### Passage for review ###

Evidence of Rose’s guilt in the drug sale was provided by Jerry Collins, a police officer who had been working undercover at the time he said he purchased the LSD tablets from Rose. Collins described the events of the evening of the sale in detail; Collins testified that only one other individual, Rex Long, had been present for a part of the evening. He also testified that Rose, whom Collins had not previously met, was alone in his car and that it was Rose who initiated the drug sale and produced the LSD tablets. Collins said that after purchasing the tablets he delivered them to his superior and made a report of the events.

Rose testified on his own behalf. His account of the evening's events agreed with Collins’s in several respects. He admitted that he had been at the location Collins described and that he was driving a car similar to the one Collins described. Rose said that he had met Rex Long that evening and that Long was accompanied by someone who “could have been” Collins. In contrast to Collins, however, Rose testified that he had had three other individuals — his wife, one of her friends, and Long’s brother — in his car. He also testified that no drug sale had occurred or, to his knowledge, could have occurred that evening.

II.

In affirming Rose’s conviction, the Indiana Supreme Court held that prejudice to Rose from the testimony by Officer Stump was not so great that it could not be cured by the trial judge’s admonishment. Rose v. Indiana, 437 N.E.2d at 961. With respect to the actions of the prosecution, the court stated that “there is no indication that the witness was called solely to wield an evidentiary harpoon,” and the court also noted “the absence of any indication of a deliberate interjection of inadmissible evidence.” Id. The dissenting opinion, however, described a “conscious and deliberate strategy by the prosecution.” The purpose of that strategy was, as stated by the dissenting judge, “a deliberate violation of the intent and purpose of the trial court’s order.” Id. at 962 (DeBruler, J., dissenting).

###

Copy the part of the passage on Rose's trial that opens with the words containing "Rose testified on" and closes with "occurred that evening.", renaming "his wife" as "his spouse". The material after this passage is separate from it.

### Entries provided ###

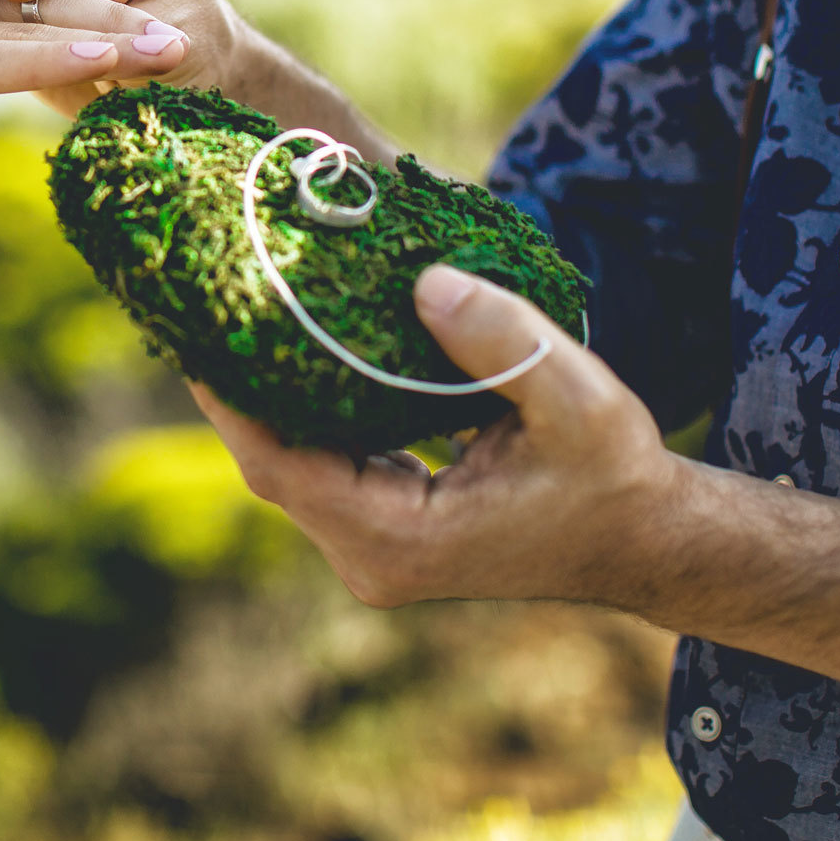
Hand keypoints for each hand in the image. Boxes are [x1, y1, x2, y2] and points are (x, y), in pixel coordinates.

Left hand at [191, 264, 677, 608]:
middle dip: (232, 387)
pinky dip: (299, 410)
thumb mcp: (576, 398)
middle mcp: (372, 558)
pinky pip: (318, 464)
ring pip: (289, 464)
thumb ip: (503, 340)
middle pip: (270, 465)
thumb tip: (425, 282)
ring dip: (260, 395)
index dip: (229, 401)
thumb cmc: (614, 475)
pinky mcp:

###

Your response:
Rose testified on his own behalf. His account of the evening's events agreed with Collins’s in several respects. He admitted that he had been at the location Collins described and that he was driving a car similar to the one Collins described. Rose said that he had met Rex Long that evening and that Long was accompanied by someone who “could have been” Collins. In contrast to Collins, however, Rose testified that he had had three other individuals — his spouse, one of her friends, and Long’s brother — in his car. He also testified that no drug sale had occurred or, to his knowledge, could have occurred that evening.